THE CALIFORNIA MIDDLE SCHOOL Excellence in Music Competition was being held at a local community college. The bus deposited them in front of a building that housed the music department. Mr. Roche showed them rooms acoustically designed for band and orchestra rehearsals, classrooms where students sat facing blackboards scrawled with musical notation as fragile and ornate and unreadable as ancient hieroglyphics.

"Maybe some of you will major in music someday," he said.

Sarah raised her hand. "Can you major in music if you want to do something else for a living?" she asked.

"Certainly," he said. When he noticed Sarah's expression, he added, "You don't have to decide anything right this minute."

She knew he was joking, but she couldn't help trying to picture how her parents might react if she told them that she was majoring in music and then planning to be a physical therapist anyway. Her mother would still wonder why she wasn't going to be a doctor. Her father would think that she should focus on just one thing. Diane would probably take her aside and whisper something about trying to join a sorority.

She hated admitting that Mr. Roche's not-so-subtle effort to inspire them had worked, but she noticed that when they finally began their practice session in a room reserved specially for them, they sounded better than they had in their own school music room. Her voice sounded clear in her ears, and strong, as though it could stand alone and also, paradoxically, as though it was one small part of a greater, more complicated whole. The music, she realized, needed every voice to be what it was meant to be, to be perfect. It bloomed around them like a gauzy tropical flower, each of their voices a root that nourished it.

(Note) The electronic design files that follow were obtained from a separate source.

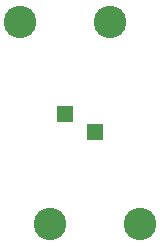
<source format=gbr>
%TF.GenerationSoftware,KiCad,Pcbnew,(5.1.12)-1*%
%TF.CreationDate,2022-05-19T13:57:39-04:00*%
%TF.ProjectId,BNC_to_ZIF,424e435f-746f-45f5-9a49-462e6b696361,rev?*%
%TF.SameCoordinates,Original*%
%TF.FileFunction,Copper,L2,Bot*%
%TF.FilePolarity,Positive*%
%FSLAX46Y46*%
G04 Gerber Fmt 4.6, Leading zero omitted, Abs format (unit mm)*
G04 Created by KiCad (PCBNEW (5.1.12)-1) date 2022-05-19 13:57:39*
%MOMM*%
%LPD*%
G01*
G04 APERTURE LIST*
%TA.AperFunction,ComponentPad*%
%ADD10C,2.750000*%
%TD*%
%TA.AperFunction,ComponentPad*%
%ADD11R,1.420000X1.420000*%
%TD*%
G04 APERTURE END LIST*
D10*
%TO.P,J1,3*%
%TO.N,Net-(J1-Pad2)*%
X120660000Y-103220000D03*
%TO.P,J1,2*%
X128260000Y-103220000D03*
D11*
%TO.P,J1,1*%
%TO.N,Net-(J1-Pad1)*%
X124460000Y-111020000D03*
%TD*%
%TO.P,J2,1*%
%TO.N,Net-(J2-Pad1)*%
X127000000Y-112500000D03*
D10*
%TO.P,J2,2*%
%TO.N,Net-(J2-Pad2)*%
X123200000Y-120300000D03*
%TO.P,J2,3*%
X130800000Y-120300000D03*
%TD*%
M02*

</source>
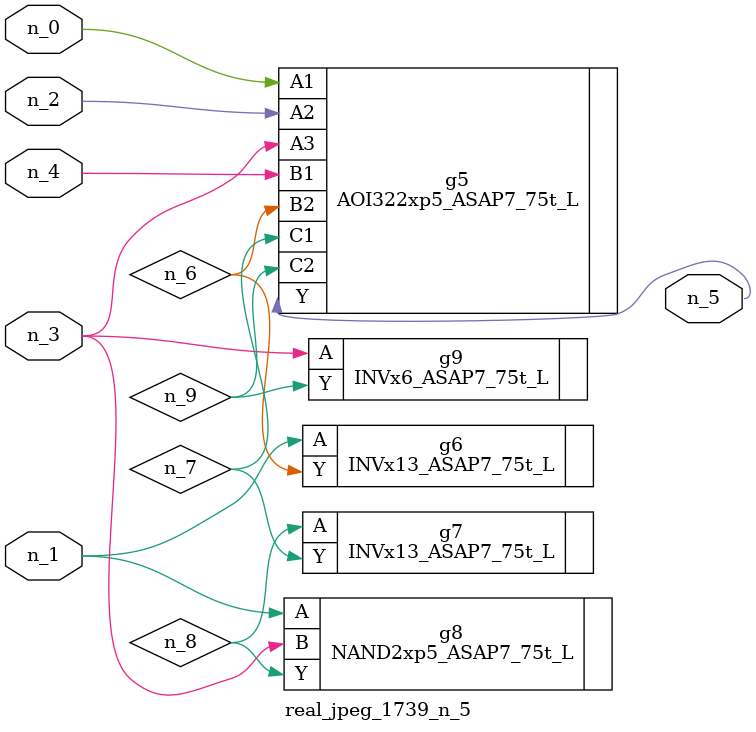
<source format=v>
module real_jpeg_1739_n_5 (n_4, n_0, n_1, n_2, n_3, n_5);

input n_4;
input n_0;
input n_1;
input n_2;
input n_3;

output n_5;

wire n_8;
wire n_6;
wire n_7;
wire n_9;

AOI322xp5_ASAP7_75t_L g5 ( 
.A1(n_0),
.A2(n_2),
.A3(n_3),
.B1(n_4),
.B2(n_6),
.C1(n_7),
.C2(n_9),
.Y(n_5)
);

INVx13_ASAP7_75t_L g6 ( 
.A(n_1),
.Y(n_6)
);

NAND2xp5_ASAP7_75t_L g8 ( 
.A(n_1),
.B(n_3),
.Y(n_8)
);

INVx6_ASAP7_75t_L g9 ( 
.A(n_3),
.Y(n_9)
);

INVx13_ASAP7_75t_L g7 ( 
.A(n_8),
.Y(n_7)
);


endmodule
</source>
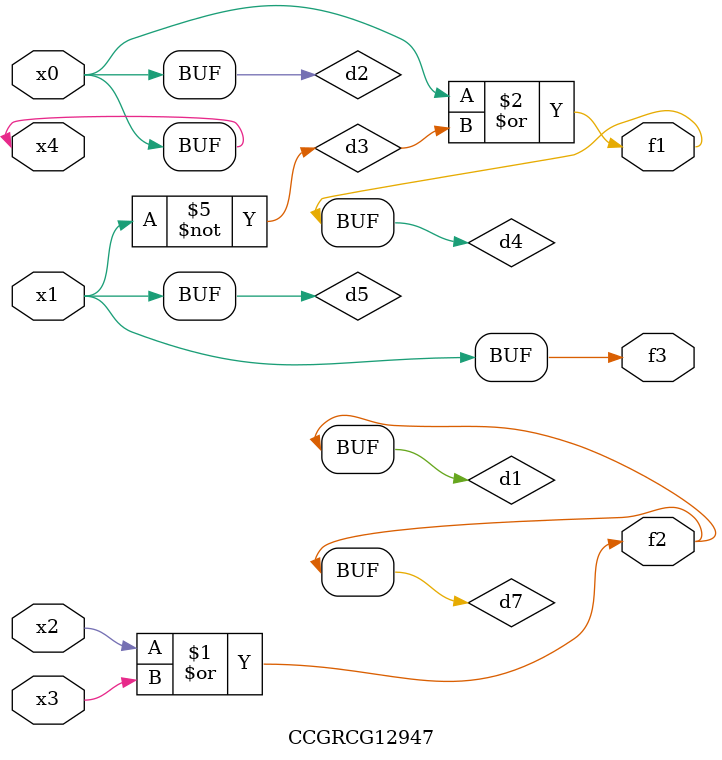
<source format=v>
module CCGRCG12947(
	input x0, x1, x2, x3, x4,
	output f1, f2, f3
);

	wire d1, d2, d3, d4, d5, d6, d7;

	or (d1, x2, x3);
	buf (d2, x0, x4);
	not (d3, x1);
	or (d4, d2, d3);
	not (d5, d3);
	nand (d6, d1, d3);
	or (d7, d1);
	assign f1 = d4;
	assign f2 = d7;
	assign f3 = d5;
endmodule

</source>
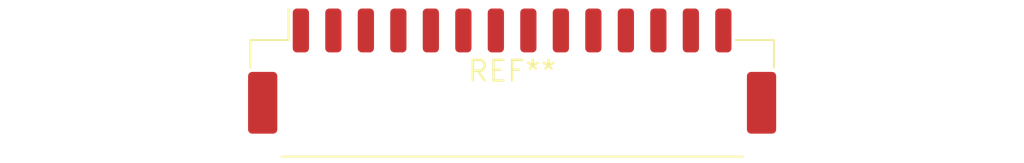
<source format=kicad_pcb>
(kicad_pcb (version 20240108) (generator pcbnew)

  (general
    (thickness 1.6)
  )

  (paper "A4")
  (layers
    (0 "F.Cu" signal)
    (31 "B.Cu" signal)
    (32 "B.Adhes" user "B.Adhesive")
    (33 "F.Adhes" user "F.Adhesive")
    (34 "B.Paste" user)
    (35 "F.Paste" user)
    (36 "B.SilkS" user "B.Silkscreen")
    (37 "F.SilkS" user "F.Silkscreen")
    (38 "B.Mask" user)
    (39 "F.Mask" user)
    (40 "Dwgs.User" user "User.Drawings")
    (41 "Cmts.User" user "User.Comments")
    (42 "Eco1.User" user "User.Eco1")
    (43 "Eco2.User" user "User.Eco2")
    (44 "Edge.Cuts" user)
    (45 "Margin" user)
    (46 "B.CrtYd" user "B.Courtyard")
    (47 "F.CrtYd" user "F.Courtyard")
    (48 "B.Fab" user)
    (49 "F.Fab" user)
    (50 "User.1" user)
    (51 "User.2" user)
    (52 "User.3" user)
    (53 "User.4" user)
    (54 "User.5" user)
    (55 "User.6" user)
    (56 "User.7" user)
    (57 "User.8" user)
    (58 "User.9" user)
  )

  (setup
    (pad_to_mask_clearance 0)
    (pcbplotparams
      (layerselection 0x00010fc_ffffffff)
      (plot_on_all_layers_selection 0x0000000_00000000)
      (disableapertmacros false)
      (usegerberextensions false)
      (usegerberattributes false)
      (usegerberadvancedattributes false)
      (creategerberjobfile false)
      (dashed_line_dash_ratio 12.000000)
      (dashed_line_gap_ratio 3.000000)
      (svgprecision 4)
      (plotframeref false)
      (viasonmask false)
      (mode 1)
      (useauxorigin false)
      (hpglpennumber 1)
      (hpglpenspeed 20)
      (hpglpendiameter 15.000000)
      (dxfpolygonmode false)
      (dxfimperialunits false)
      (dxfusepcbnewfont false)
      (psnegative false)
      (psa4output false)
      (plotreference false)
      (plotvalue false)
      (plotinvisibletext false)
      (sketchpadsonfab false)
      (subtractmaskfromsilk false)
      (outputformat 1)
      (mirror false)
      (drillshape 1)
      (scaleselection 1)
      (outputdirectory "")
    )
  )

  (net 0 "")

  (footprint "Molex_CLIK-Mate_502494-1470_1x14-1MP_P2.00mm_Horizontal" (layer "F.Cu") (at 0 0))

)

</source>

"Let's try it again," Mr. Roche said.

For once, it didn't feel like nagging. They sang it again, and it was even better the second time, and better yet the third.

***

They sang for two hours. As the afternoon sun began to cast long shadows on the walls, Mr. Roche ran both hands through his hair. "Enough," he said. "We don't want to overtire ourselves."

"Like this is tiring for
him,
" Lizzie said, stretching her hands over her head.

"I feel as though I've been exercising for two hours," Sarah said. "Like I've been doing nonstop sit-ups."